## What the task asks
Nothing but a number should be written: the count of lines below that contain "xmlns".

## Material to process
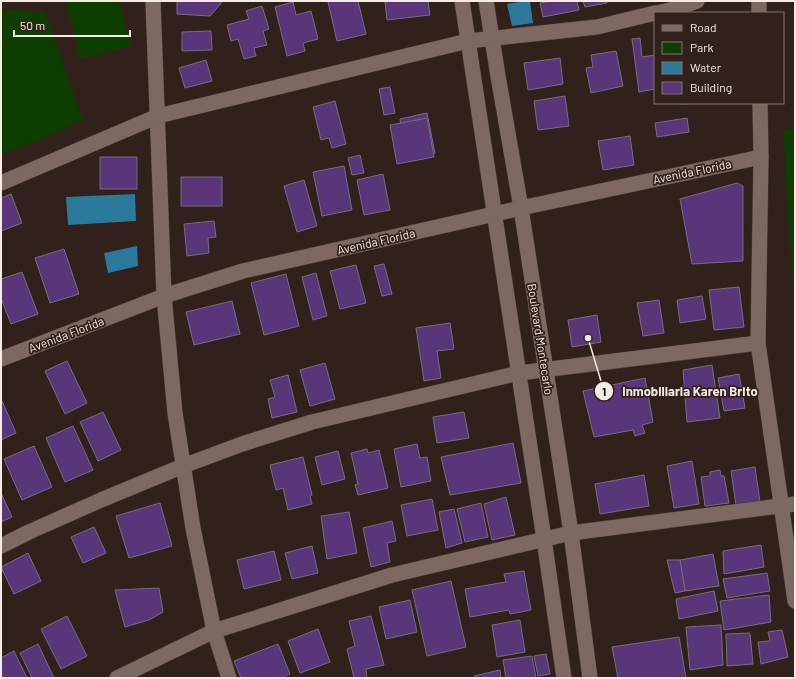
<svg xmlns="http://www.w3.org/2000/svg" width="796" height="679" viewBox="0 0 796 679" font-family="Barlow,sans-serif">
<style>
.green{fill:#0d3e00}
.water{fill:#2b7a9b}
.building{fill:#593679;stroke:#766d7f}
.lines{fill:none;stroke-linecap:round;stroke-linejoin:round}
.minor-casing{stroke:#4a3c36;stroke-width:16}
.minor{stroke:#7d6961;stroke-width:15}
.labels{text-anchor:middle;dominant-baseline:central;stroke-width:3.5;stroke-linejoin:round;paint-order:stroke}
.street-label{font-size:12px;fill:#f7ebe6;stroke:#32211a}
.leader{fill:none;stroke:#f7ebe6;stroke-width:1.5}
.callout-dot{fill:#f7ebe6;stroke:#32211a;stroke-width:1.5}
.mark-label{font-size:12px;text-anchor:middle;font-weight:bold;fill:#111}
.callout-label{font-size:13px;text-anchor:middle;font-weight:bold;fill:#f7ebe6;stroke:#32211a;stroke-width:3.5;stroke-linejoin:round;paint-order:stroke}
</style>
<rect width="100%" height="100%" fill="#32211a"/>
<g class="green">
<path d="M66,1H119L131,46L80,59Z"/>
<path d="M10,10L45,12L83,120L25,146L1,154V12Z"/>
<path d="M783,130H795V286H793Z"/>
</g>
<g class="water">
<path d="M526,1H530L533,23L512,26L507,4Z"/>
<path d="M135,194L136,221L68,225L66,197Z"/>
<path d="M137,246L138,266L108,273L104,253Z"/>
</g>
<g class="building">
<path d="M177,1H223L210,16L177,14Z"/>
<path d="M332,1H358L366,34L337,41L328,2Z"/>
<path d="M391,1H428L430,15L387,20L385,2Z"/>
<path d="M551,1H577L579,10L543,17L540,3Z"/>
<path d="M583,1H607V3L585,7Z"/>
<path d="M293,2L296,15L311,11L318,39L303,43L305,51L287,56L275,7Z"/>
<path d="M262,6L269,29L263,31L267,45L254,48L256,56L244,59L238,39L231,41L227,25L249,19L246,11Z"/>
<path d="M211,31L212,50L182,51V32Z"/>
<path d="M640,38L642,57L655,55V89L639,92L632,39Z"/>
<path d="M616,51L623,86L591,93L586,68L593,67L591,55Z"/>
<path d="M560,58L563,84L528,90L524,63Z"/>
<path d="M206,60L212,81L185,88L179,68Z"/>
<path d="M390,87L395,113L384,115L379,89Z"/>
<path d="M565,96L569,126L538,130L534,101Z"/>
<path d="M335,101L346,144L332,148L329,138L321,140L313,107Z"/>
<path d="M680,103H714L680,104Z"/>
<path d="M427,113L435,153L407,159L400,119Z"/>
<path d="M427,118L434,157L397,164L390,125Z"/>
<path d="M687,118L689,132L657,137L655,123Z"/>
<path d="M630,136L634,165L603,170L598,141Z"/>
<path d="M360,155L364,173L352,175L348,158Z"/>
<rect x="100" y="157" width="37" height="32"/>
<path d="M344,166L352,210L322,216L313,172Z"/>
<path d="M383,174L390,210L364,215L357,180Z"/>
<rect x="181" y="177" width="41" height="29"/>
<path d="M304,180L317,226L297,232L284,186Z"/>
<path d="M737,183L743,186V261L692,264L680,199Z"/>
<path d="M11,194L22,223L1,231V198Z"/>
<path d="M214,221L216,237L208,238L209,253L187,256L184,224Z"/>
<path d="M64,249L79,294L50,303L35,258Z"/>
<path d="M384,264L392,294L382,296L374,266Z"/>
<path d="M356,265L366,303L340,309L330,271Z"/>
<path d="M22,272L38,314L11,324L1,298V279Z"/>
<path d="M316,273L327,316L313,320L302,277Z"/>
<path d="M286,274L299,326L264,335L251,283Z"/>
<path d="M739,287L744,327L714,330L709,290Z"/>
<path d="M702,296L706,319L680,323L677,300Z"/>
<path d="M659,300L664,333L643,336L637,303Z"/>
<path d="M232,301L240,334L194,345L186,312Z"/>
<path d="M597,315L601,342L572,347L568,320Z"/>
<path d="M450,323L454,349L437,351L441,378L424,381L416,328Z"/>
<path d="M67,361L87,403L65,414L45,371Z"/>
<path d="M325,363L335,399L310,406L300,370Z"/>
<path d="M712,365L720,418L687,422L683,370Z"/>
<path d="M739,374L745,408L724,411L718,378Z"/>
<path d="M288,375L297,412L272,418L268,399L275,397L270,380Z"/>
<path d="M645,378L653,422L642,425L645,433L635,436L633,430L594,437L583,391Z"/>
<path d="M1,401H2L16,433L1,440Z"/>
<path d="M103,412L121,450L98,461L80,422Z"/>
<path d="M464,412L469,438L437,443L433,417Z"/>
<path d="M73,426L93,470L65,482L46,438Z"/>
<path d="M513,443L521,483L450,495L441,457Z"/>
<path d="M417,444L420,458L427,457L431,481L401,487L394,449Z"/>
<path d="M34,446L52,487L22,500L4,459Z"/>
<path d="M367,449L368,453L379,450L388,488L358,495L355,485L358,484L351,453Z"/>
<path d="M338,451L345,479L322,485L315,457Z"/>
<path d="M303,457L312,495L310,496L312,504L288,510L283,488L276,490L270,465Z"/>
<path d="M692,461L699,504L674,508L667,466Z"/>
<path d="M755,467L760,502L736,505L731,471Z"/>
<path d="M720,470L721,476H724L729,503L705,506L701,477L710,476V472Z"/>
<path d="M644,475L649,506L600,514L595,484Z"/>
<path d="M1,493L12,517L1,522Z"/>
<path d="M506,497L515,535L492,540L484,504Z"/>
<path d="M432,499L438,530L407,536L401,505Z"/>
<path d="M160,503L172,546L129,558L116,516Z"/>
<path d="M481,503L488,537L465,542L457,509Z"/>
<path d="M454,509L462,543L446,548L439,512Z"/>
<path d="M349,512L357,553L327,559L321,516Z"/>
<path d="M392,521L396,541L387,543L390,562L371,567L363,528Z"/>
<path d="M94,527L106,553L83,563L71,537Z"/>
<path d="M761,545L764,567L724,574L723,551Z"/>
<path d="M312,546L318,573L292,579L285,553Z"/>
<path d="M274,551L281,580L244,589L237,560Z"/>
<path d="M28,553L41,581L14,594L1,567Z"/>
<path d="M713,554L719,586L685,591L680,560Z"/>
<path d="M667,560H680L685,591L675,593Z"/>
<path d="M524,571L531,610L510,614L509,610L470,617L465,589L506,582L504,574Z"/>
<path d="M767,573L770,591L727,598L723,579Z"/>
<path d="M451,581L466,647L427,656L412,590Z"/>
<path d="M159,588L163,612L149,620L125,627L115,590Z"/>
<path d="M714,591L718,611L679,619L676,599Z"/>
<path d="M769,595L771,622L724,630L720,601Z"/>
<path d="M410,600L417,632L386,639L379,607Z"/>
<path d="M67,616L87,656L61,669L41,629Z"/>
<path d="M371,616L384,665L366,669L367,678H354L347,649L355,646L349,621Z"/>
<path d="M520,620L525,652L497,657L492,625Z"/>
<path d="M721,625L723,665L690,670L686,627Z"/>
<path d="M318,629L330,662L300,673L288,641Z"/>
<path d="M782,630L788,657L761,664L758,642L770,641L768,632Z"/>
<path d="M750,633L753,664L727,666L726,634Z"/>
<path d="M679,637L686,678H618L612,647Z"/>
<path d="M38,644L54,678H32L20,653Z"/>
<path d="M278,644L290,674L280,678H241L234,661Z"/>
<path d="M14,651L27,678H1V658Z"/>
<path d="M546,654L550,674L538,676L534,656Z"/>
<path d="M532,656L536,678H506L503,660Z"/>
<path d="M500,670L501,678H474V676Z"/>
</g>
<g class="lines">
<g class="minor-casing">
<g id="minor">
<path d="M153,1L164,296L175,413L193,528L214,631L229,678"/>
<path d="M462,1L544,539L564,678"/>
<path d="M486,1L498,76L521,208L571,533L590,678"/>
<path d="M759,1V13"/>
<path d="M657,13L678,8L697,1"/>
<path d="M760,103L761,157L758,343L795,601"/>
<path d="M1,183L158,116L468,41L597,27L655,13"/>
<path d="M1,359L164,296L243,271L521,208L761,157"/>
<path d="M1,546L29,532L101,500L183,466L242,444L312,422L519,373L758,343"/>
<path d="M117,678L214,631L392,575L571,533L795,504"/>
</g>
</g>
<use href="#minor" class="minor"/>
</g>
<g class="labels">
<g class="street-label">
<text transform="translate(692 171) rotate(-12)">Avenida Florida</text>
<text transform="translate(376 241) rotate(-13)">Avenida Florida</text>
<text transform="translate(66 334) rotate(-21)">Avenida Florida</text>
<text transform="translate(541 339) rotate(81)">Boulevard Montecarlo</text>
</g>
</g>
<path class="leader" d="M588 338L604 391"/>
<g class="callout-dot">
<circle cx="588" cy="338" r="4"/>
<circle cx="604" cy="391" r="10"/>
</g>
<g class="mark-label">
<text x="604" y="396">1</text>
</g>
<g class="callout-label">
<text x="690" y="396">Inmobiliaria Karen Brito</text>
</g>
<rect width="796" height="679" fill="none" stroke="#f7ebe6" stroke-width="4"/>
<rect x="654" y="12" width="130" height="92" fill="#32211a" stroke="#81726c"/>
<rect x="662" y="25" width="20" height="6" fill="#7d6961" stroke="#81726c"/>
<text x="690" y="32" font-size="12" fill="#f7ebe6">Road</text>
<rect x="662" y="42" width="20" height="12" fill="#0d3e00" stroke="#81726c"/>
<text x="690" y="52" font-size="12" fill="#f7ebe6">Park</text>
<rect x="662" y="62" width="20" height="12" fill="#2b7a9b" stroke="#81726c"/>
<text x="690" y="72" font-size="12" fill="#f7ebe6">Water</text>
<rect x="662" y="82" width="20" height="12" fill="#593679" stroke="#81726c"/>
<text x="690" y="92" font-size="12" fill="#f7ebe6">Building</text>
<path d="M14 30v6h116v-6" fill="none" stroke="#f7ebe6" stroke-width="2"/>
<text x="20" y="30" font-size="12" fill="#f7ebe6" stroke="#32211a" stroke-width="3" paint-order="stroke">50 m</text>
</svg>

...

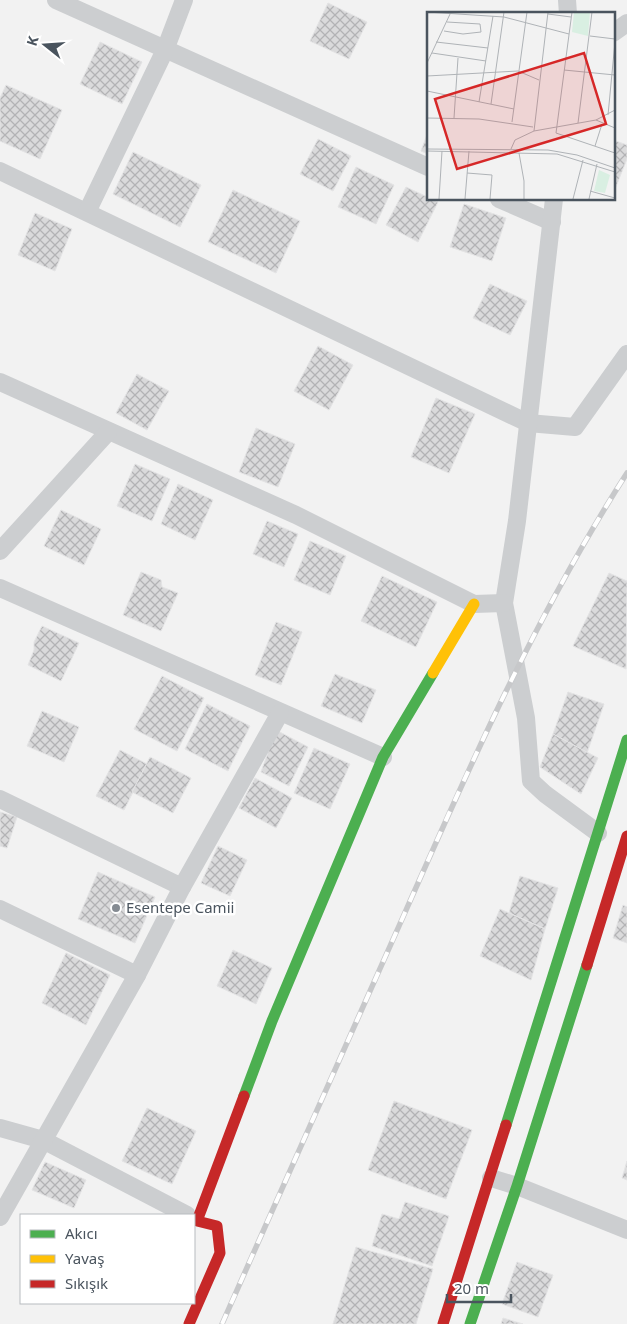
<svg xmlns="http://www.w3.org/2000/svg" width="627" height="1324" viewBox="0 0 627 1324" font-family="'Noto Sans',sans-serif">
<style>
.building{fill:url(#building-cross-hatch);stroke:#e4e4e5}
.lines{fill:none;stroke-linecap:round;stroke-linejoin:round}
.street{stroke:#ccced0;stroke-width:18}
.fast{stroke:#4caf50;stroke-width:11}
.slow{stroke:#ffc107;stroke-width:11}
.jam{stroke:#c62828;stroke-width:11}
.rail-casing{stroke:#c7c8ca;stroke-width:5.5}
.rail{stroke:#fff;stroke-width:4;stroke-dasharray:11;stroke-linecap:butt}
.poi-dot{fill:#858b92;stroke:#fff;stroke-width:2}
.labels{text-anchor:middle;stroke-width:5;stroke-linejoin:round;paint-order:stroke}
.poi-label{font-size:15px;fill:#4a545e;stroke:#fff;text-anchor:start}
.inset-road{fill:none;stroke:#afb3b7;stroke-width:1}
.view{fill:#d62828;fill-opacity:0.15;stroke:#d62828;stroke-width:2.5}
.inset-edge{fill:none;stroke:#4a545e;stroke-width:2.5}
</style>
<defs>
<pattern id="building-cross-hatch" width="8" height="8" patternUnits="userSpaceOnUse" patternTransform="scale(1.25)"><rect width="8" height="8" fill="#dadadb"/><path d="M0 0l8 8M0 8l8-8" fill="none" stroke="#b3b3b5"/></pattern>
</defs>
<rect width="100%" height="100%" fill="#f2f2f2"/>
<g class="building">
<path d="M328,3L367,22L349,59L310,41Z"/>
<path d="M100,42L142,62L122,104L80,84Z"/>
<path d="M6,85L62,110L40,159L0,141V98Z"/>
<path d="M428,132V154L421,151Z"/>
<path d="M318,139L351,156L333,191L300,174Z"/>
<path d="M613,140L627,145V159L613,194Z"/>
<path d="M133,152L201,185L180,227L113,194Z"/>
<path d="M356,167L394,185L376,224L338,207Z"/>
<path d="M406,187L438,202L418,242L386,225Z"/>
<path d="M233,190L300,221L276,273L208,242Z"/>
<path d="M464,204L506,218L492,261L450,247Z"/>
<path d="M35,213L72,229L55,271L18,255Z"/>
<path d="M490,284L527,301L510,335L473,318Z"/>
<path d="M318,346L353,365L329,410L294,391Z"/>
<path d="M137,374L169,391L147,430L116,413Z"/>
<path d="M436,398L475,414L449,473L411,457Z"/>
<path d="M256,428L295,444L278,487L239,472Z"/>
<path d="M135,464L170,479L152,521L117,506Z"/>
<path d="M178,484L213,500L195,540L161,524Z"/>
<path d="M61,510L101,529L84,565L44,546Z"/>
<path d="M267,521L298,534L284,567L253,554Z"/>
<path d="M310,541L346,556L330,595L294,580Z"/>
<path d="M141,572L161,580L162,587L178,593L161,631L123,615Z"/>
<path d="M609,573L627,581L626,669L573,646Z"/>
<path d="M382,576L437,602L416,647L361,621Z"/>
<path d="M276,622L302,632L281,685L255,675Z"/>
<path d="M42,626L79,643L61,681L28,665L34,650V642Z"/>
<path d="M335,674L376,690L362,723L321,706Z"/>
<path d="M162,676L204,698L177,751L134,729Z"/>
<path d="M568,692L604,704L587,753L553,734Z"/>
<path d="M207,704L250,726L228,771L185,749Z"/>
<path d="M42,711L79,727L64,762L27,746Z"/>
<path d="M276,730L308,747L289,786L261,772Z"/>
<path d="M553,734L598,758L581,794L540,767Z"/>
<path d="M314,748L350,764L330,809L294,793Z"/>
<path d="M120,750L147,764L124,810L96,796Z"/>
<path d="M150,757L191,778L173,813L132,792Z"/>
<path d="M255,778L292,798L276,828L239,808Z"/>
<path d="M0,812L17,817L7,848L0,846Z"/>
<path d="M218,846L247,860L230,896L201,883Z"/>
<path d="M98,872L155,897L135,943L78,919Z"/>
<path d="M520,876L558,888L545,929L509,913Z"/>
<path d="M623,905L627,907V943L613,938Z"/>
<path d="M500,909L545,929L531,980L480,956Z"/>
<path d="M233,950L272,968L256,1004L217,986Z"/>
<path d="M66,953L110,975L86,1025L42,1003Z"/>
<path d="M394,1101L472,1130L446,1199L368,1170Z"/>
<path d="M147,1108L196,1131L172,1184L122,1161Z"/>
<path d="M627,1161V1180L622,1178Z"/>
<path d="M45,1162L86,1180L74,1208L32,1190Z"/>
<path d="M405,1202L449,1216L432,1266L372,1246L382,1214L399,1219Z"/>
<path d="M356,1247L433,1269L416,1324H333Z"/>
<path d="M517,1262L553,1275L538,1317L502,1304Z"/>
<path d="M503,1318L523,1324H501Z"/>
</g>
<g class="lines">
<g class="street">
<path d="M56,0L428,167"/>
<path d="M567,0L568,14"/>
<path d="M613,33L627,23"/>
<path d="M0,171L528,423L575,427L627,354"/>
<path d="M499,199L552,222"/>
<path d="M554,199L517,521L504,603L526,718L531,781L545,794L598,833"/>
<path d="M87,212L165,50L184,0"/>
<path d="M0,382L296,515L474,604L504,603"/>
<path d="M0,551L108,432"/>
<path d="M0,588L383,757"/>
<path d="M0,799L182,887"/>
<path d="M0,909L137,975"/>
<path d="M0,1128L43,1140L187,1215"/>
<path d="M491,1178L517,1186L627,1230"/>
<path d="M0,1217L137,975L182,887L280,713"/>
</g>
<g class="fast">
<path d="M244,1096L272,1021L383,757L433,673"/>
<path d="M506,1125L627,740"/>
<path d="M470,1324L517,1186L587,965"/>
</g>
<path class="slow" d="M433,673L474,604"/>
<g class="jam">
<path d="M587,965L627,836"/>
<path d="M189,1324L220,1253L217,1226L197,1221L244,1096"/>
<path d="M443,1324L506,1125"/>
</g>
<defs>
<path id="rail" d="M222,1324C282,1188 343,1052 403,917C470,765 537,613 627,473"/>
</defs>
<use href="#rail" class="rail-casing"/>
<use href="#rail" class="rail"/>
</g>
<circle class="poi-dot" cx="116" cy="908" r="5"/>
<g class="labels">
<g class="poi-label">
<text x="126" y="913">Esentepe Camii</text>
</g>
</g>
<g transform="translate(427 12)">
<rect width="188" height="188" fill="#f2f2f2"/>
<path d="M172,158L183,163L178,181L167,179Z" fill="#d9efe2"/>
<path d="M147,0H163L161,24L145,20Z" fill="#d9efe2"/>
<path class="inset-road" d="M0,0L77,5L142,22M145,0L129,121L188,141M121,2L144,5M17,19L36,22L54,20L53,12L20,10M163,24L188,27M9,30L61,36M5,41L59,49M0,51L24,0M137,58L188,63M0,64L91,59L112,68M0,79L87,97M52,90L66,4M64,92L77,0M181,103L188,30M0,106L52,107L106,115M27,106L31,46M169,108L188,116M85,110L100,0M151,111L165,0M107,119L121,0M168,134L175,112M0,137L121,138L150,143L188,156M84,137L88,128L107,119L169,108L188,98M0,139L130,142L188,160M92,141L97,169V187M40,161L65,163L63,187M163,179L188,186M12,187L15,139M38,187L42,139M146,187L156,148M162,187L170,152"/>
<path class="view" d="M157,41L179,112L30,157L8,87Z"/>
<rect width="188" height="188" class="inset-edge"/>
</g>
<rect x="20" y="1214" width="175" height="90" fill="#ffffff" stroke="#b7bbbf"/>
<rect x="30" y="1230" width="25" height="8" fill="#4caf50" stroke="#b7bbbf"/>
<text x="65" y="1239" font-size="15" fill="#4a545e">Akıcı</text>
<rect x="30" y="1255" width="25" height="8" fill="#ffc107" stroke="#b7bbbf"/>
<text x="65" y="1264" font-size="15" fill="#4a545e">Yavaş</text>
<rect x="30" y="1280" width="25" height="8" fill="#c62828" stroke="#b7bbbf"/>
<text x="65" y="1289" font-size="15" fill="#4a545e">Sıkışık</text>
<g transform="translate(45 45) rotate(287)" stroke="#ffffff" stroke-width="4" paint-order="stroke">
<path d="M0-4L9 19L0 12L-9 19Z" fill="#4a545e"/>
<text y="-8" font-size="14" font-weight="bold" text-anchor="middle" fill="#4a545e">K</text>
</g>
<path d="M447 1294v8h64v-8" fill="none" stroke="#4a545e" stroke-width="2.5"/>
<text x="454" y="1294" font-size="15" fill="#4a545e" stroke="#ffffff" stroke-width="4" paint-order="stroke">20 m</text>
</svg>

## Exercise result
2